===== DATASET CONTENT =====
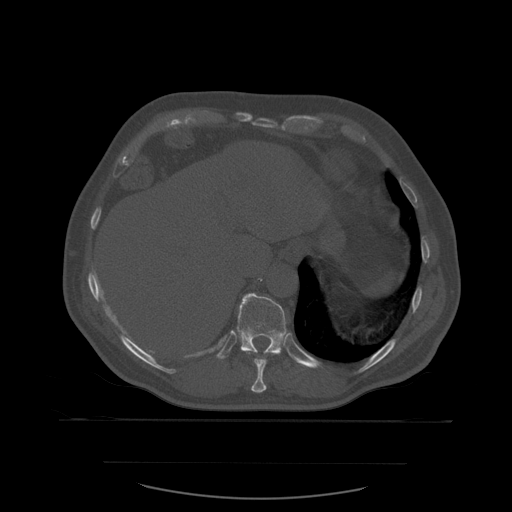
CT including the spine, one axial slice; slice 306 of 590 in the series (ordered by position); bone window (W 1800 / L 400 HU); 512 × 512 image matrix, field of view 479 × 479 mm. Patient age 71 years. From the clinical record (not read from this slice): primary cancer: lung.
Outlined on this slice (semi-automatic segmentation, software-assisted and operator-edited):
- T10 vertebra: bounding box <247,353,267,393> (left, top, right, bottom; pixels)
- T11 vertebra: <236,293,293,369>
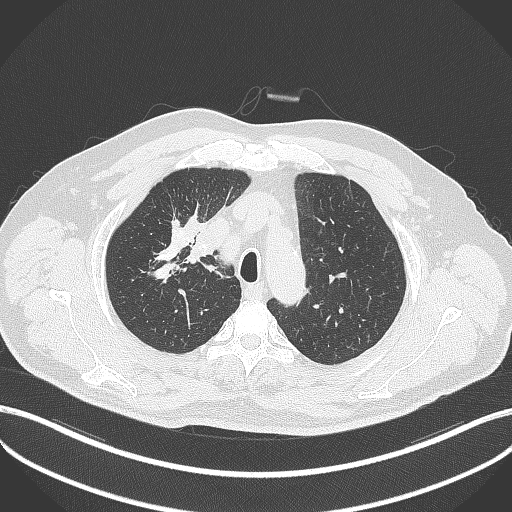
Chest CT, one axial slice. Slice 309 of 411 in the series (ordered by position). Reconstruction kernel B70f. Lung window (W 1500 / L -600 HU). 512 × 512 image matrix. Male patient, age 60 years. Case-level facts recorded for this patient, not image findings: clinical TNM (as recorded): T1b N1 M0.
Annotated regions visible in this slice (bounding box drawn by a radiologist):
- lung tumour (recorded histology: squamous cell carcinoma): bounding box [x1, y1, x2, y2] px = [186, 244, 208, 265]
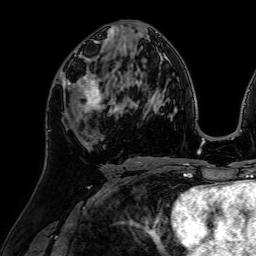
Breast MRI (dynamic contrast-enhanced), one axial slice. Position 35 of 64 along the scan axis. Cropped to one breast. Dynamic contrast-enhanced series, time point 2 of 7 at this slice position (early post-contrast). 1.5 T. TE 2.6 ms, TR 5.2 ms. 2.5 mm slice thickness. 256 × 256 image matrix, field of view 225 × 225 mm. Female patient.
Annotated regions visible in this slice (semi-automatically segmented with operator editing):
- enhancing-tissue mask used for the functional tumour volume (all voxels passing the contrast-enhancement thresholds inside the analysis volume; usually the tumour): bounding box [x1, y1, x2, y2] px = [61, 71, 109, 113]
=====
● EXERCISE GOAL
Only what runs from the line holding "- lung tumour" through the end of the entries above is to be given again, exactly, with every picture omitted.

● RESPONSE BOX
- lung tumour (recorded histology: squamous cell carcinoma): bounding box [x1, y1, x2, y2] px = [186, 244, 208, 265]
Breast MRI (dynamic contrast-enhanced), one axial slice. Position 35 of 64 along the scan axis. Cropped to one breast. Dynamic contrast-enhanced series, time point 2 of 7 at this slice position (early post-contrast). 1.5 T. TE 2.6 ms, TR 5.2 ms. 2.5 mm slice thickness. 256 × 256 image matrix, field of view 225 × 225 mm. Female patient.
Annotated regions visible in this slice (semi-automatically segmented with operator editing):
- enhancing-tissue mask used for the functional tumour volume (all voxels passing the contrast-enhancement thresholds inside the analysis volume; usually the tumour): bounding box [x1, y1, x2, y2] px = [61, 71, 109, 113]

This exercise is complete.